> [Required action]
Write out, word for word, only the data from its first line to the line containing "Alhamdulillah terima".

> [Extracted records]
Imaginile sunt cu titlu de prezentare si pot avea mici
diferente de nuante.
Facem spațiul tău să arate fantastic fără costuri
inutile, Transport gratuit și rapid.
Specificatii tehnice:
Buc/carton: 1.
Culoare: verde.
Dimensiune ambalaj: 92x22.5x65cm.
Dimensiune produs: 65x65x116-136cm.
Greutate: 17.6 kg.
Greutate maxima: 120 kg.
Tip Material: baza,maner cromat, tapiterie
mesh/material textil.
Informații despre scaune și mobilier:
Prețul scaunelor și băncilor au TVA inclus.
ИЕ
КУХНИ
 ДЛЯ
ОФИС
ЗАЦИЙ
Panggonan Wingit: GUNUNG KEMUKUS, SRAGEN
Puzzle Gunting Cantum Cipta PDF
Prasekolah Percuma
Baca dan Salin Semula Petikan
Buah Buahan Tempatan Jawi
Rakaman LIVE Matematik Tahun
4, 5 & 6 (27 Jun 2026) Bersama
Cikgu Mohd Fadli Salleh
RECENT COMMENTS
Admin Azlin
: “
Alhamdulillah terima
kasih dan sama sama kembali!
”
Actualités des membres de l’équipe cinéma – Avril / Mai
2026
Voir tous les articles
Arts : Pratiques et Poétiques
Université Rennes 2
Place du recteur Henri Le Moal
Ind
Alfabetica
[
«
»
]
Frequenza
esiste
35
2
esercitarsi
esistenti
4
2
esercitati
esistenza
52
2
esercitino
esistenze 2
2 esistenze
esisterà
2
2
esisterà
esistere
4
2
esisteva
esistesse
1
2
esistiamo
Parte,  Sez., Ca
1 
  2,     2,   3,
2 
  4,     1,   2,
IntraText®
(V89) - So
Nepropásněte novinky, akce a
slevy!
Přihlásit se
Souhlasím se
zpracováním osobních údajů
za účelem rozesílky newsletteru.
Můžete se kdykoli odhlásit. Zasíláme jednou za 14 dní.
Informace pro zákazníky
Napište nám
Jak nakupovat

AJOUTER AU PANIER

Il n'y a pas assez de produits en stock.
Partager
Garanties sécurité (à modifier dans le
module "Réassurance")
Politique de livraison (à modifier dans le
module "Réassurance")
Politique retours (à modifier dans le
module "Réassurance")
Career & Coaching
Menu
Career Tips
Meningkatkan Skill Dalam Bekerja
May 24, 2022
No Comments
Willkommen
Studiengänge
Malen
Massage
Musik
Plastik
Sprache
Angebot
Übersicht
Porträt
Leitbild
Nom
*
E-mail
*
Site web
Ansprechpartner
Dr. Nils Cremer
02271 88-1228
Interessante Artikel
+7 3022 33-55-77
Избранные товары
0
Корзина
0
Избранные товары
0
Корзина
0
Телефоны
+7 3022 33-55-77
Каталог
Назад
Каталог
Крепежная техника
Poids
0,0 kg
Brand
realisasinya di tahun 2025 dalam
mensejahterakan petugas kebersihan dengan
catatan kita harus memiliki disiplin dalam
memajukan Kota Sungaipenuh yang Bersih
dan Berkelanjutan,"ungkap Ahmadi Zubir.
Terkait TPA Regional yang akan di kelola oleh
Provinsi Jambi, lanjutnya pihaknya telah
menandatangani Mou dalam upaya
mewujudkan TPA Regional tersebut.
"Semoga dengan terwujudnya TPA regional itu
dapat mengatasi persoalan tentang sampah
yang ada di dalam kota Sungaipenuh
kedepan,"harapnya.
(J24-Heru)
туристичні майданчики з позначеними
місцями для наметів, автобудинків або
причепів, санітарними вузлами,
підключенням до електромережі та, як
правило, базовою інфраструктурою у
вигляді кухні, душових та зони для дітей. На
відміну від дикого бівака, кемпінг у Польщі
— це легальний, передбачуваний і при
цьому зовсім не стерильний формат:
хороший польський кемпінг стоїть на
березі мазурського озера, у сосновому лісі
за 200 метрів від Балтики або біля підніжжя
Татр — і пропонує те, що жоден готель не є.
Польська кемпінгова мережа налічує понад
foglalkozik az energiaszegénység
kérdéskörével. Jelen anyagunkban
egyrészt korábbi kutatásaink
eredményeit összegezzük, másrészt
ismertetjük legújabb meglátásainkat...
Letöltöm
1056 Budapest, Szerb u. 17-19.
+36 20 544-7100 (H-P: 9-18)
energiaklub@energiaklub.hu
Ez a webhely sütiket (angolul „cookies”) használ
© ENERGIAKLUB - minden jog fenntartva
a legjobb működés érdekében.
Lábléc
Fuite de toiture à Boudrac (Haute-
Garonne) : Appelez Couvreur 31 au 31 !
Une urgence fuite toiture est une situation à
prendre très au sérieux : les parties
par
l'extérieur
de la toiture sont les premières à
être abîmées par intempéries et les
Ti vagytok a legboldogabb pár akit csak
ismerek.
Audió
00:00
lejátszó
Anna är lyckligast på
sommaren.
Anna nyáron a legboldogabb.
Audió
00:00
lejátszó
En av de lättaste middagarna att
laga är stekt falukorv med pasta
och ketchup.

> [Task response]
Imaginile sunt cu titlu de prezentare si pot avea mici
diferente de nuante.
Facem spațiul tău să arate fantastic fără costuri
inutile, Transport gratuit și rapid.
Specificatii tehnice:
Buc/carton: 1.
Culoare: verde.
Dimensiune ambalaj: 92x22.5x65cm.
Dimensiune produs: 65x65x116-136cm.
Greutate: 17.6 kg.
Greutate maxima: 120 kg.
Tip Material: baza,maner cromat, tapiterie
mesh/material textil.
Informații despre scaune și mobilier:
Prețul scaunelor și băncilor au TVA inclus.
ИЕ
КУХНИ
 ДЛЯ
ОФИС
ЗАЦИЙ
Panggonan Wingit: GUNUNG KEMUKUS, SRAGEN
Puzzle Gunting Cantum Cipta PDF
Prasekolah Percuma
Baca dan Salin Semula Petikan
Buah Buahan Tempatan Jawi
Rakaman LIVE Matematik Tahun
4, 5 & 6 (27 Jun 2026) Bersama
Cikgu Mohd Fadli Salleh
RECENT COMMENTS
Admin Azlin
: “
Alhamdulillah terima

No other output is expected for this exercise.